Michel Ghislieri, connu sous le nom de Saint Pie V, fut l’un des plus grands papes de l’histoire de l’Eglise Catholique. C’est l’un des deux seuls papes à avoir été canonisé ces 500 dernières années.

Il régna de 1566 à 1572. Lors des années qui précédèrent son accession au trône de Saint Pierre, l’Eglise fut dirigée par des papes davantage préoccupés par les affaires du monde que par les problèmes spirituels, même s’ils se maintenaient dans la foi catholique traditionnelle.

Saint Pie V, au contraire, était réputé pour sa sévérité et sa fermeté. Au moment de son élection, il fit cette réflexion : « Avec l’aide de Dieu, j’espère que je gouvernerai de façon à ce que la douleur ressentie à ma mort soit plus grande que celle ressentie lors de mon élection ». Il voulait dire par là que son élection allait mettre fin à des choses qui avaient été tolérées, mais qui n’auraient pas dû l’être.

Avant d’être pape, Saint Pie V avait travaillé principalement comme inquisiteur. L’inquisition était la congrégation qui veillait au respect de la foi et enquêtait sur ceux qui en déviaient.

Cette information est intéressante parce qu’aujourd’hui l’inquisition est vivement critiquée, non seulement par les non catholiques, mais aussi par les faux catholiques de la secte Vatican 2. Le fait qu’un de nos plus grands papes aient longtemps servi avec enthousiasme dans l’inquisition, devrait nous rappeler que l’inquisition elle-même n’était pas une chose qui allait à l’encontre de la foi catholique, mais au contraire était nécessaire pour sauvegarder l’intégrité de la foi, même si certaines personnes s’en sont parfois servis à tort comme outil politique.

Pie V était également un grand ami de Paul IV, qui fut l’un des papes les plus agressifs et véhéments à l’encontre des hérésies et des hérétiques. C’est Paul IV qui créa cardinal Pie V. Vous pouvez donc imaginer comment Pie V considérait l’hérésie et de la déviation de la foi.

Pie V était une personne très spirituelle qui consacrait beaucoup de temps à la prière, à la pénitence, et vivait en ascète.

Dans son Histoire des papes, vol. 17, Ludwig Pastor raconte : « Pie V ne se laissait pas aller à une première impression, mais une fois qu’il avait formé une opinion définitive sur quelqu’un, il était presque impossible de l’en faire changer. Il se faisait plus rapidement une mauvaise opinion de quelqu’un plutôt qu’une bonne, surtout dans le cas de personnes qu’il ne connaissait pas. »

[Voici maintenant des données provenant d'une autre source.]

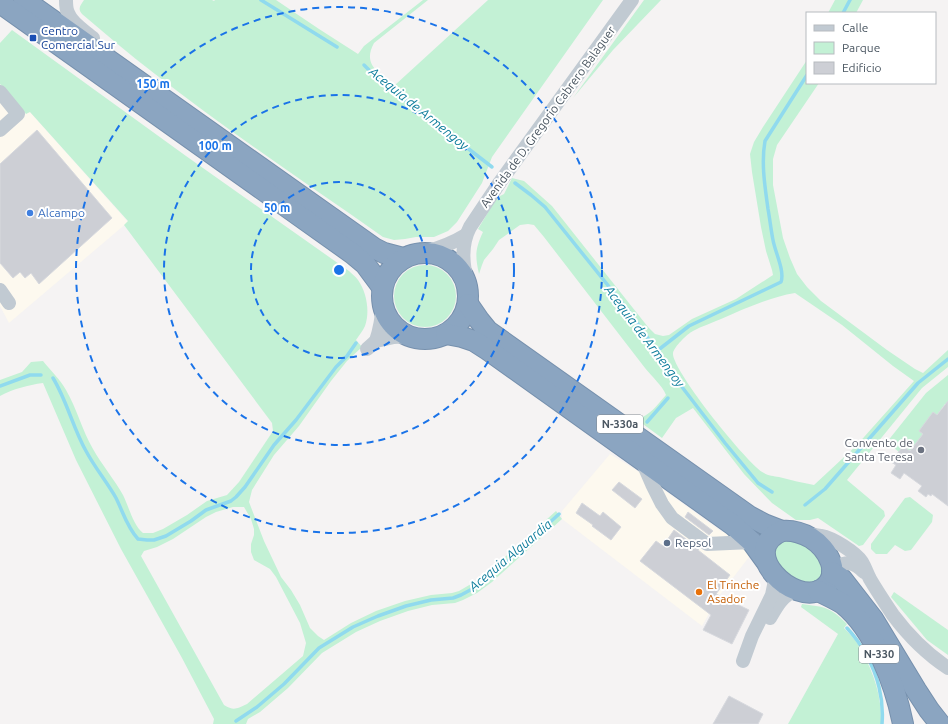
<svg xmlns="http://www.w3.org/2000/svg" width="948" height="724" font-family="Ubuntu,sans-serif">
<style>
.commercial{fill:#fdf9ef}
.green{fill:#c3f1d5;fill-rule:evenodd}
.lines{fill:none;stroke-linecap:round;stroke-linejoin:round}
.stream{stroke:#90daee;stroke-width:3.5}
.building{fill:#cdcfd5;stroke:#d7d9de}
.highway-casing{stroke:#7690ad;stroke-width:22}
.minor{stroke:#c1cad2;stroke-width:14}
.highway{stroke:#8ba5c1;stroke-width:20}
.ring{fill:none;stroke:#1a73e8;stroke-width:2;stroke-dasharray:7 5}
.transit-dot{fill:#1a4fb4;stroke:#fff;stroke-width:1.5}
.shop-dot{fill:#3f7fe0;stroke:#fff;stroke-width:1.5}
.worship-dot{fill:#6b7280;stroke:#fff;stroke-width:1.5}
.service-dot{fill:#5c6f8a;stroke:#fff;stroke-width:1.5}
.food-dot{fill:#e8710a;stroke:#fff;stroke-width:1.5}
.labels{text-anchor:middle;stroke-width:4;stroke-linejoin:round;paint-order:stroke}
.shield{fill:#fff;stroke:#808990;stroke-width:1}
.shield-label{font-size:11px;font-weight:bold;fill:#4a5661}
.transit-label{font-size:12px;fill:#164399;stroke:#fff;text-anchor:start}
.street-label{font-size:12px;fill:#4a5661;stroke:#fff}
.shop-label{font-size:12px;fill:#366cbe;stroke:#fff;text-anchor:start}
.worship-label{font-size:12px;fill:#5b616d;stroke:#fff;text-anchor:end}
.service-label{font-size:12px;fill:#4e5e75;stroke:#fff;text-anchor:start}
.food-label{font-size:12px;fill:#c56008;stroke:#fff;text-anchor:start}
.water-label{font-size:13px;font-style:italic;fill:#0c7c9b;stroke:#fff}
.centre{fill:#1a73e8;stroke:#fff;stroke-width:2}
.ring-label{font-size:12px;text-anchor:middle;font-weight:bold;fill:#1a73e8;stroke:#fff;stroke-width:4;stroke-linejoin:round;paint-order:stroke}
</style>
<rect width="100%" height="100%" fill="#f5f3f3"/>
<g class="commercial">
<path d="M0 84 26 114 29 111 128 222 9 323 0 306Z"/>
<path d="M610 454 636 470 722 532H730L750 553 749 557 719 596 702 626 562 519V511Z"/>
</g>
<g class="green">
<path d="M84 0H212L214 1 215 0H276L319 29 358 54 364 46 423 0H428L374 43C362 65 379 73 395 85L418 64 488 0H603L492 157 482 183 457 222 448 231 434 237H416L405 239 394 240 383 237C306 183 228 131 155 74 130 55 106 34 82 14 77 8 81 5 84 0Z"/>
<path d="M644 0H661L613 50 573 98Z"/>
<path d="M835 0H863L856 13H828Z"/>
<path d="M12 30 186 156 349 271C352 274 356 277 358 280 367 293 370 312 365 326 363 331 359 335 356 340L362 347 347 361 331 381 299 426 274 455 252 490 249 502 264 541 281 577 291 590 300 605 310 628 318 636 324 640 351 623 376 611 405 601 431 595 452 593 459 591 471 584 486 574 556 511 562 519 492 582 477 593 463 600 455 603 432 605 408 611 380 621 356 632 322 653 288 688 260 712 248 719 246 724H213L214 719 182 658 121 549 76 460 43 383C28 385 13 389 0 396V380L22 372 31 362 43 361C51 371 60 379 66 390 77 409 82 430 93 449 102 465 114 479 123 495 129 507 133 525 143 533H153L163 529 187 515 207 501 227 495 239 482 273 431 272 423 124 225 128 221 30 112 26 114 0 84V43ZM233 507H244L251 519 254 529V535L251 544V552L254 560 270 569 276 577 300 623 306 643 303 656 247 704C236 709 234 711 224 705L141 556 144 551 157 547 173 539 206 517 216 512Z"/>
<path d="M807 60V83H819L777 145 773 159V185L783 238 790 258 797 274 807 287 821 301 887 350 915 369 923 373 948 350V367L922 388 847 480 884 511 885 516 863 545 859 546 818 518 810 520H796L772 503 744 474 693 408 676 418 662 438 636 419C650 416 657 405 666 395 662 385 652 377 645 368L544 237 534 225 528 224 520 225 499 240 493 249 484 260 482 265 479 274C475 256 475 249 483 232L478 229 496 199 500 196 504 194 512 178 524 181 552 206 648 327 655 334 663 336 669 335 692 319 736 299 773 275 772 270 766 251 761 227 752 172 750 154 754 142 763 127ZM795 293 842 325 893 366 914 381 856 446 814 485C803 483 791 480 779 477 774 476 768 476 764 473 748 465 671 369 673 353 674 347 687 334 693 331 702 326 712 323 721 319 744 309 770 297 795 293Z"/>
<circle cx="425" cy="296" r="31"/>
<path d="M948 375V406L945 404 937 415 919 431 923 434 910 451 903 446 899 452 887 442 926 393Z"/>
<path d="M910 497 933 515 932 522 911 550 905 551 895 545 887 554H876L871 549V544L905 498Z"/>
<path d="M784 541C799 539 822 554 823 570 823 574 820 579 817 581 807 587 790 578 783 570 780 567 777 562 774 558L775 547Z"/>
<path d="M894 592 948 630V655L927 640 891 597Z"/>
<path d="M802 604C807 605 811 605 816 606 829 607 838 615 847 624L844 628C847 631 851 635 854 639 857 642 859 646 861 650 874 673 882 697 881 724H788L838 634 801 607Z"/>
</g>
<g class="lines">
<g class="stream">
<path d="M261 0 337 47"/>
<path d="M843 13 850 0"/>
<path d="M364 65 378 79 492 167"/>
<path d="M515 183 531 195 545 207 631 314 682 387 725 443 758 483 772 492"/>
<path d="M657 351 689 326 781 282C785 271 775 252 773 240 771 230 770 220 768 209 765 187 761 163 765 141L807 75"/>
<path d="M53 378C67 401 73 428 86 451 95 468 107 482 116 498 123 512 127 527 138 539L147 540H154L166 536 191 521 206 510 231 501 236 497 245 487 274 445 296 420 336 367 347 356 356 343"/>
<path d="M0 386 30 375H41"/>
<path d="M647 422 668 398"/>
<path d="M805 505 825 489 918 383 948 359"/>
<path d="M847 628C862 644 874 666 879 687 882 699 883 712 882 724"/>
<path d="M236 721 257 707 284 684 319 648 353 627 378 616 406 606 431 600 453 598 461 595 474 588 489 578 559 514"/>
</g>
</g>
<g class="building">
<path d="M37 130 112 218 39 284 31 273 25 278 20 272 13 278 0 263V164Z"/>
<path d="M948 401V506L932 494 931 496 928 494 926 497 918 491 922 486 904 473 900 479 891 473 896 465 891 462 903 446 910 451 923 434 919 431 933 412 937 415Z"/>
<path d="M619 482 642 499 635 508 612 490Z"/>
<path d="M582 503 600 516 603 512 621 527 611 540 592 526 593 525 576 513Z"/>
<path d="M688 512 713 531 709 535 685 517Z"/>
<path d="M674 530 699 549 698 550 730 575 716 594 749 610 732 644 703 630 711 615 640 561 656 541 663 546Z"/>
<path d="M729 696 763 714 758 724H713Z"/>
</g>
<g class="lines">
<defs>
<g id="highway">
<path d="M24 0 374 248 384 253 403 258"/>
<path d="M0 3 353 254 365 264 382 287"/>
<circle cx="425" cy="296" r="43"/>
<path d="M468 304 479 320 488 331 749 516 764 524 782 531"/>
<path d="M446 334 462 337 474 341 488 350 733 525 752 542 765 560"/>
<path d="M782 531C792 530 802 533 811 538 827 548 844 575 822 589 794 607 736 551 782 531Z"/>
<path d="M832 572 842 579 873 619 916 690 929 710 940 724"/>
<path d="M818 591C826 595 835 599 843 604 875 630 895 684 903 724"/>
</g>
</defs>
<use href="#highway" class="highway-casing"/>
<g class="minor">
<path d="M66 0C66 4 66 9 68 13 72 24 85 31 93 38"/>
<path d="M0 92 18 114 0 130"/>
<path d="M425 252C440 248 453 243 466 235"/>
<path d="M468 286C463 266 460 246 470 227L500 182 632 0"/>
<path d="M0 290 9 303"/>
<path d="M376 341C380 329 382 317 383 304"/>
<path d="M367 349 376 341 394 337 409 336"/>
<path d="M642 461 652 484 662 504 672 518 707 544 752 542"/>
<path d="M809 535C813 535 817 535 821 536 833 538 855 552 862 562 865 567 867 573 870 579 877 591 885 603 893 615 908 635 927 654 948 668"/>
<path d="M832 568C846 562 852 560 864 572"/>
<path d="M770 618C778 604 781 598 796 589"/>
<path d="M743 661 752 636 772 595 776 576"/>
</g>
<use href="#highway" class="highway"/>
</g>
<g class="ring">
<circle cx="339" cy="270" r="88"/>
<circle cx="339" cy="270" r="175"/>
<circle cx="339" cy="270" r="263"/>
</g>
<rect class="transit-dot" x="29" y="34" width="8" height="8" rx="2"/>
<circle class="shop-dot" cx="30" cy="213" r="4"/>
<circle class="worship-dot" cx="921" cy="450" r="4"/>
<circle class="service-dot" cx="667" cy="543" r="4"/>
<circle class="food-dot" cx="699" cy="592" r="4"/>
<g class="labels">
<g class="shield">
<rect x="597" y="415" width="46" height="18" rx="3"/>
<rect x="859" y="645" width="40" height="18" rx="3"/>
</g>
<g class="shield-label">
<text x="620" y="428">N-330a</text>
<text x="879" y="658">N-330</text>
</g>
<g class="transit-label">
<text x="41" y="35">Centro<tspan x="41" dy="14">Comercial Sur</tspan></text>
</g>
<g class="street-label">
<text transform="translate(548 117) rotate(-54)" y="4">Avenida de D. Gregorio Cabrero Balaguer</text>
</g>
<g class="shop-label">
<text x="38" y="217">Alcampo</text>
</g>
<g class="worship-label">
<text x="913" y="447">Convento de<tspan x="913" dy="14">Santa Teresa</tspan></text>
</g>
<g class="service-label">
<text x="675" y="547">Repsol</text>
</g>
<g class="food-label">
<text x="707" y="589">El Trinche<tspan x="707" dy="14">Asador</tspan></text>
</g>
<g class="water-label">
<text transform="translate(419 108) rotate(39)" y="5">Acequia de Armengoy</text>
<text transform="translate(645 336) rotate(53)" y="5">Acequia de Armengoy</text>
<text transform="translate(510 555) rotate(-40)" y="5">Acequia Alguardia</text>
</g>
</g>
<circle cx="339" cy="270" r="6" class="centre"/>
<g class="ring-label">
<text x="153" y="88">150 m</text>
<text x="215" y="150">100 m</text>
<text x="277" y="212">50 m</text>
</g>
<rect x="806" y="12" width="130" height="72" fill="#ffffff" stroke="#b7bbc0"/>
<rect x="814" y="25" width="20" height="6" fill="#c1cad2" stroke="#b7bbc0"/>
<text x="842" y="32" font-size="12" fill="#4a5661">Calle</text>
<rect x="814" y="42" width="20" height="12" fill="#c3f1d5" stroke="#b7bbc0"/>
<text x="842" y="52" font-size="12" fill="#4a5661">Parque</text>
<rect x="814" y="62" width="20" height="12" fill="#cdcfd5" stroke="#b7bbc0"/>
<text x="842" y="72" font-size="12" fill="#4a5661">Edificio</text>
</svg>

Cette citation est intéressante, parce que quand vous avez comme mission de préserver la foi, ou de combattre ses ennemis, vu qu’il y a tellement d’ennemis de la foi de par le monde, vous êtes obligés de vous faire une mauvaise opinion de la plupart des gens en vous fondant sur leur éloignement de la vraie foi.

De nombreuses personnes ont critiqué notre soi-disant manque de charité car nous serions trop prompts à dénoncer les ennemis de la foi. Ils devraient alors en dire autant de Saint Pie V, car lui aussi se retrouvait dans ce genre de situations et était obligé de se former rapidement une mauvaise opinion sur les gens.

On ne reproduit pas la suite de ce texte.